Arthur loved Menton and its people. The valleys, olive groves, mountains churches and wayside shrines often featured in his work. In common with so many of us he disliked the modernisation and development of the countryside. The following letter which he wrote to his local weekly newspaper bears this out.
THE ARBUTUS RIDGE
'Sir, Report says that a proposal is on foot to make driving roads and build villas on the slopes of the Arbutus Ridge (Val de la Modonne), the Annonciata and the Riguadi quarter, thus robbing Mentone of her beauty spots and her charm of easy access to the country. May I venture to hope that you will use your influence to prevent this? I am, Sir, Yours truly Arthur A. Burrington Châlet des Rêves, December 8th 1913. '
The following is part of an editorial on this subject (not by Arthur) in the same issue of this newspaper (The Menton and Monte Carlo News) '....We believe that there are many who on reading the letter published in another column from Mr Burrington R.I. will be deeply sorry to see that there is a possibility of a fatal blow being struck at a particularly delightful beauty spot in the immediate neighbourhood of Menton. The very thought of driving roads and villas on the slopes of the Arbutus Ridge (Val de la Madonne), the Annonciata and the Riguardi quarter is almost enough to send some people searching elsewhere for a fresh corner of undefiled nature.'
Arthur died on 9th October 1924 whilst on a painting holiday at San Vigilio, Lake Garda, Italy. He was 68 years old. San Vigilio is a pretty little inlet with only a few buildings on the shores of Lake Garda in Italy. The following extract is taken from page 276 of the book by actress Lillie Langtry entitled The Days I Knew, which was published in 1925: 'Artists, above all, love this beautiful shore, and there is the pathetic story of the recent death of Arthur Burrington, the water colourist, who spent so much of his time here.
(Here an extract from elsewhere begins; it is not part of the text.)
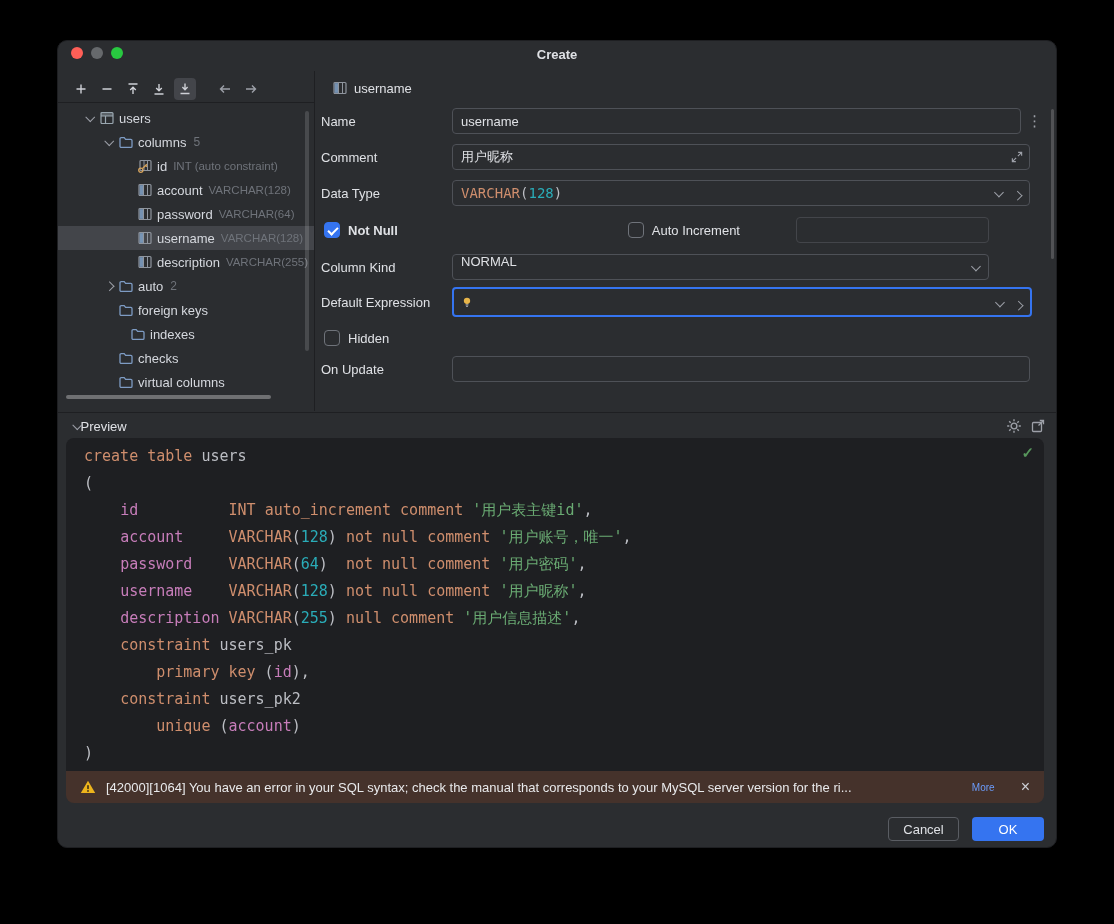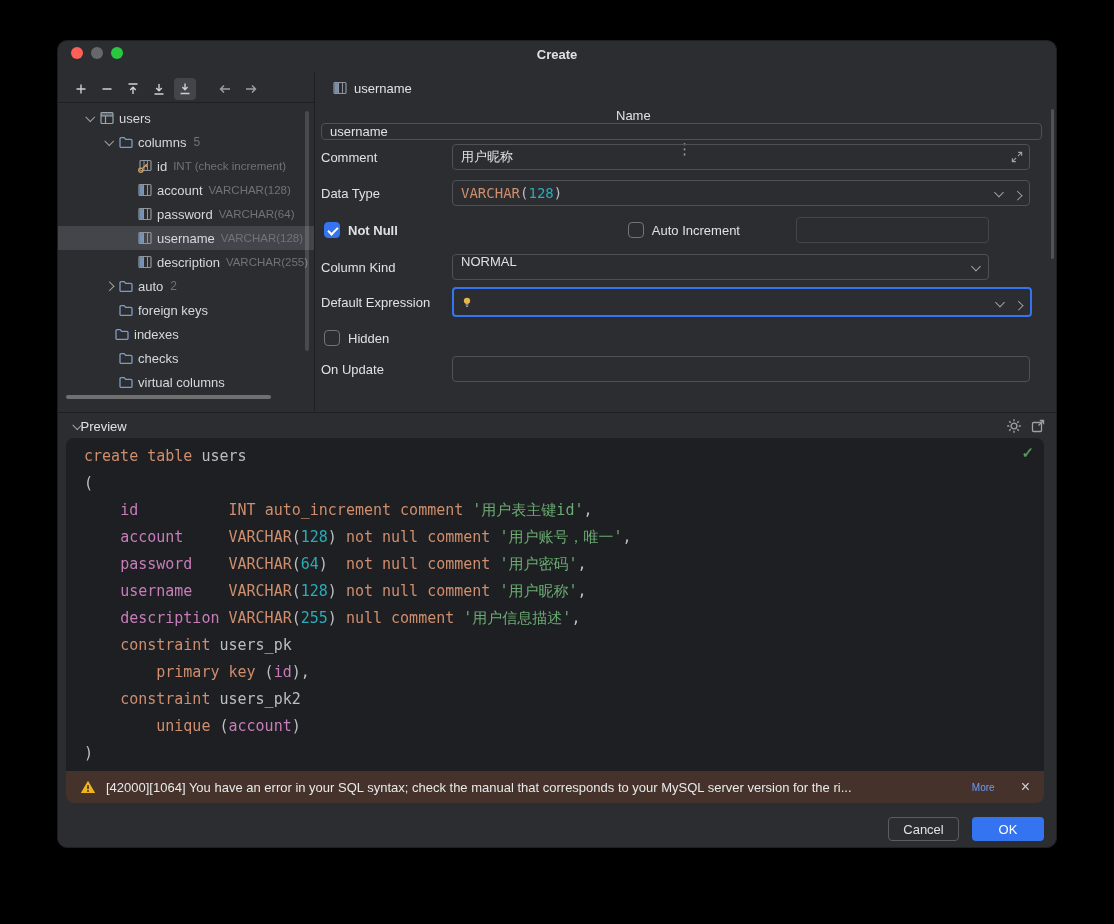"Name" div.frow { flex-direction: column -> none }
He fell dead at his easel while painting in the woods, and, as his body could not be moved without the consent of the authorities, the peasants placed candles at his head and feet, and watched over him. What a wonderful cathedral in which to lie in state, with tall pines as the pillars, the blue Italian sky as the dome, birds as choristers, and the simple people he had known and loved as the principal mourners'. He is buried in an imposing tomb in a sheltered cloister at the lovely cemetery in Garda amongst the pines, trees and flowers of which he was so fond.
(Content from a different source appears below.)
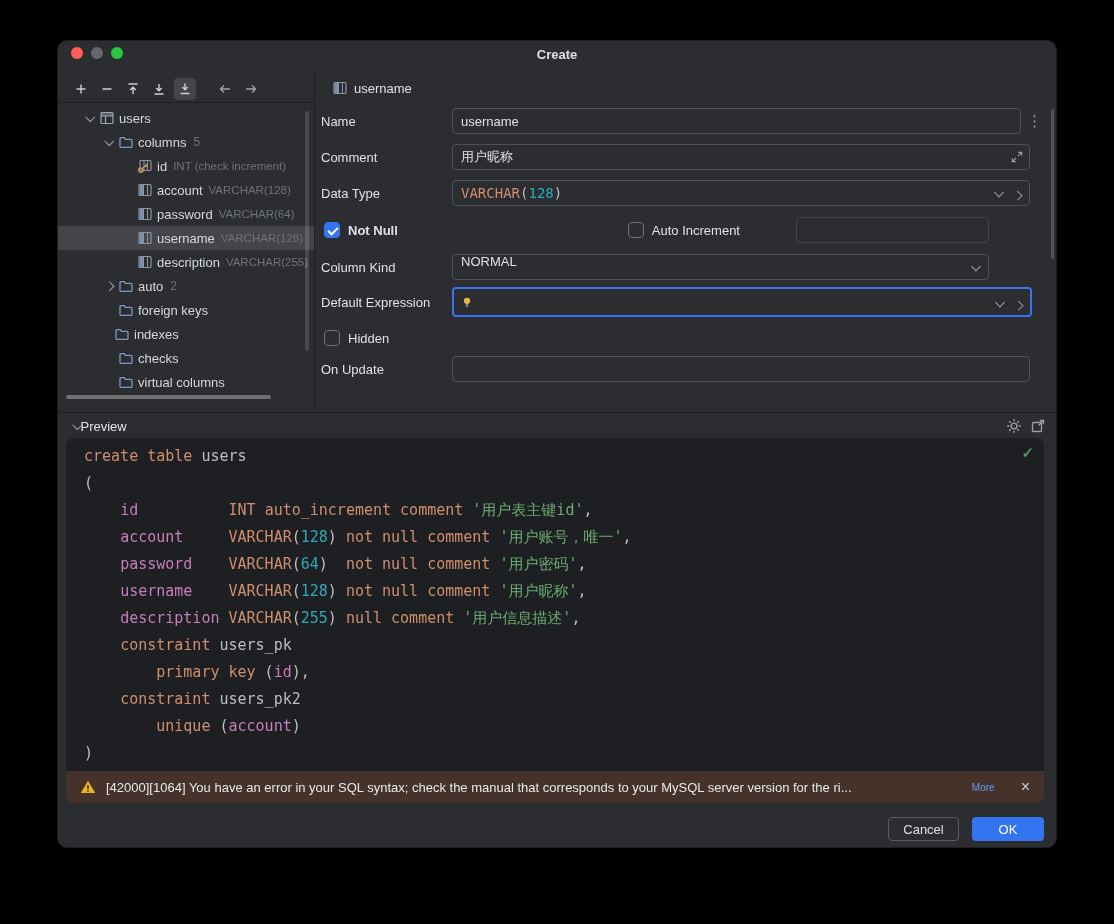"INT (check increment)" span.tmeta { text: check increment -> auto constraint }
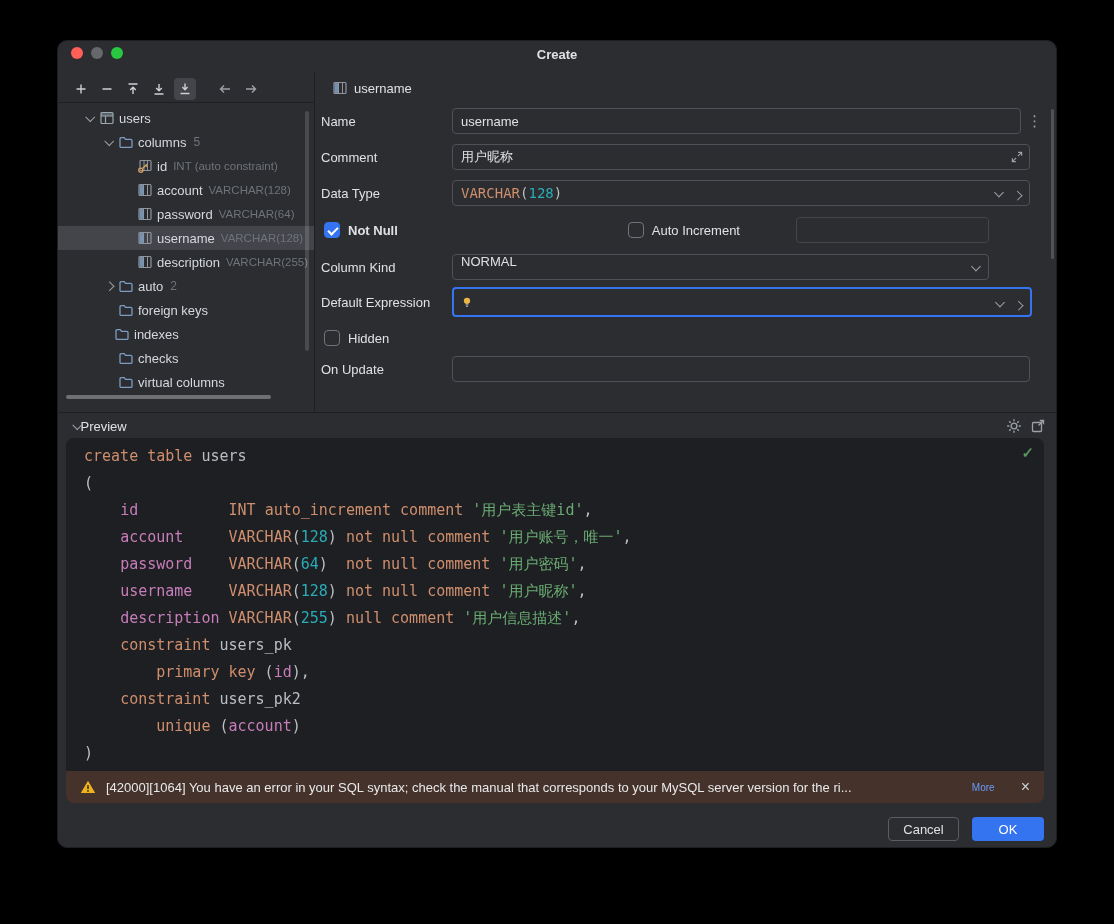"indexes" div.trow { margin-left: none -> 16px }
The author of this article is researching the life and works of this talented but now rather neglected artist. He has listed nearly 600 of his works and is anxious to hear of any paintings which readers might either possess or be aware of. Dating of works is often possible although Burrington, more often than not, left his paintings undated himself. Any information provided will of course be treated with discretion. If any reader has any further information on Arthur Burrington or his wife Marie he would be very pleased to hear from them. Any replies could be sent to him direct by email here (or contact the Friends to forward on). Thank you.
His Friend, Claude Monet
It is thought that this oil by Claude Monet, painted at Bordighera near Menton in 1884, depicts Arthur Burrington. Burrington owned the picture until he sold it in 1908 for 2000 francs. It is currently in the collection of the Tel Aviv Museum of Art, Isreal.